** Opening DATA FOR THIS EXERCISE block **
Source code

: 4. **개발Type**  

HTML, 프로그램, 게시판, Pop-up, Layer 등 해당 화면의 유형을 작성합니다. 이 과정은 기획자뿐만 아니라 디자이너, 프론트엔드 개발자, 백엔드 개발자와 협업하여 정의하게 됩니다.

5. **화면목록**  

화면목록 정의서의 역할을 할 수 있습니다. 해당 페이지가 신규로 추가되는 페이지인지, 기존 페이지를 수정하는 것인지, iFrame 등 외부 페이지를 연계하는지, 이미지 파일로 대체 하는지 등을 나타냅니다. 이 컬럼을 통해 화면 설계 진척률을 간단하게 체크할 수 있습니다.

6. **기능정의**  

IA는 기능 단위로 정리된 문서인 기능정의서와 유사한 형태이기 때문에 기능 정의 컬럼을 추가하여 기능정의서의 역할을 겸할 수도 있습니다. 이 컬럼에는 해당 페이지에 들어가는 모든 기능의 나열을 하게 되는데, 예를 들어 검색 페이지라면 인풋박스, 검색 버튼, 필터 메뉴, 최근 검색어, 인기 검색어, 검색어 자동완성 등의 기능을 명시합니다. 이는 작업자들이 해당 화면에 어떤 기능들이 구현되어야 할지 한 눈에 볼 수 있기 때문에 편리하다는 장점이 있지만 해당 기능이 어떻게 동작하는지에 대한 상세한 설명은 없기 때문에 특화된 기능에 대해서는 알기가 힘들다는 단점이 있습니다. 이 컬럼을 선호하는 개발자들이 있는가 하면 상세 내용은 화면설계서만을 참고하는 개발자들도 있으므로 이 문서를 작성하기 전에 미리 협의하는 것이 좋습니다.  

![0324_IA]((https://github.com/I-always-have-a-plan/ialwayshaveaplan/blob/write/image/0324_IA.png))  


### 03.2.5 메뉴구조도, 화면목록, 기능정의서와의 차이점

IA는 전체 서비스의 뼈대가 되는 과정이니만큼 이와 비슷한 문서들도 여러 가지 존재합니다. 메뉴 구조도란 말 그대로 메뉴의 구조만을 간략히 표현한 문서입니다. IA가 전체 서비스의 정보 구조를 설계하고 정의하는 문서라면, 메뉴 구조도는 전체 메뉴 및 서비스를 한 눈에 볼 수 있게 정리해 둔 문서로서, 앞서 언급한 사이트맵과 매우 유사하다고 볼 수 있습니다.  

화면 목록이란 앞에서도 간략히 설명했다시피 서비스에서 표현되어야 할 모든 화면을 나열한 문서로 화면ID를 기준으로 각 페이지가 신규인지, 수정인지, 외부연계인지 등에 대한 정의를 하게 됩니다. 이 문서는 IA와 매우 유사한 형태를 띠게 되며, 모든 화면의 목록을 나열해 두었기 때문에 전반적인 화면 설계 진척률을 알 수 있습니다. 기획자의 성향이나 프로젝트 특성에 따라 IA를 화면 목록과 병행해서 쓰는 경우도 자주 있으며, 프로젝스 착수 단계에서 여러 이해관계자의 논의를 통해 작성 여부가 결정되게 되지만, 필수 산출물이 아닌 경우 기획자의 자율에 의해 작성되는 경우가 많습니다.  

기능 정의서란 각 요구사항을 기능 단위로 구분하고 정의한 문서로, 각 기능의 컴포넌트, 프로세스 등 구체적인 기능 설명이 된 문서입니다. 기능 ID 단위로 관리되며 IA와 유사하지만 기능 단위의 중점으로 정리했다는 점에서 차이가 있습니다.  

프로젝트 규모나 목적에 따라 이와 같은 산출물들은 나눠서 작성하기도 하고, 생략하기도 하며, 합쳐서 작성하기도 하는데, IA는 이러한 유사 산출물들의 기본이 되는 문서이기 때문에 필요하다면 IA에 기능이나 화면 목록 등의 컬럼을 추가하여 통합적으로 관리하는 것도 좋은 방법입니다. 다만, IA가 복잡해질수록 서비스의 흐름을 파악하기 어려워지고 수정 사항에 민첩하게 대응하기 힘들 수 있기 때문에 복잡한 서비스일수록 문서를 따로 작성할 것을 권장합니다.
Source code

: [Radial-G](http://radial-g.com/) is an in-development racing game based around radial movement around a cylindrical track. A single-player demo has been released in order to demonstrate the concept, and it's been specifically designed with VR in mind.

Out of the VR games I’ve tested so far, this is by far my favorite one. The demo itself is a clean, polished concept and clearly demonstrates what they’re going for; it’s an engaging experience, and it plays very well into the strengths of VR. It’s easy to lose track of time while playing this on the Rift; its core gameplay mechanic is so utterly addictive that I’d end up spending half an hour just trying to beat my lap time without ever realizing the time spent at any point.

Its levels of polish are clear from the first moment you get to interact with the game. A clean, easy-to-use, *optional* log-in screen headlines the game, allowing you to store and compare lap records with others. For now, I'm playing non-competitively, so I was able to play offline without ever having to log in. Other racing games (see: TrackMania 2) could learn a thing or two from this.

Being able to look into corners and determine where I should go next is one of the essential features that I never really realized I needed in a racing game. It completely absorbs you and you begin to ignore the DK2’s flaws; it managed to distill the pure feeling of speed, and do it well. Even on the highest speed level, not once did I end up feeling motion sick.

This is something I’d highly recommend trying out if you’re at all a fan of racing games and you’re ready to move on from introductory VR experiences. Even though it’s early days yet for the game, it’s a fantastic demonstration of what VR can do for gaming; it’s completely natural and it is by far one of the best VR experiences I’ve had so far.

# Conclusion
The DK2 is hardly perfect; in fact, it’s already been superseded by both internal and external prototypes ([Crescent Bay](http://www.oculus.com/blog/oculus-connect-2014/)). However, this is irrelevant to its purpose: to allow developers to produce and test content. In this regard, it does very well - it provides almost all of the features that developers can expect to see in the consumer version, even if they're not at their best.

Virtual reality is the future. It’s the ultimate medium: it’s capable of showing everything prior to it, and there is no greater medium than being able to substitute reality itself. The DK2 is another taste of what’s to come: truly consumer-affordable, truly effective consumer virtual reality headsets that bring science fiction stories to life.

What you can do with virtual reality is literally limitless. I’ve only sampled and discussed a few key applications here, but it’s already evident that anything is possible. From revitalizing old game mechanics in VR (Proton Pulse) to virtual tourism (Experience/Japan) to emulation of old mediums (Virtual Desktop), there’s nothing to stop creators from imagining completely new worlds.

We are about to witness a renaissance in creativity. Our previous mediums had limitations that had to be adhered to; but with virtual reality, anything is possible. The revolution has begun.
** Closing DATA FOR THIS EXERCISE block **
Report how many lines above include "프로젝트". Nothing else.

2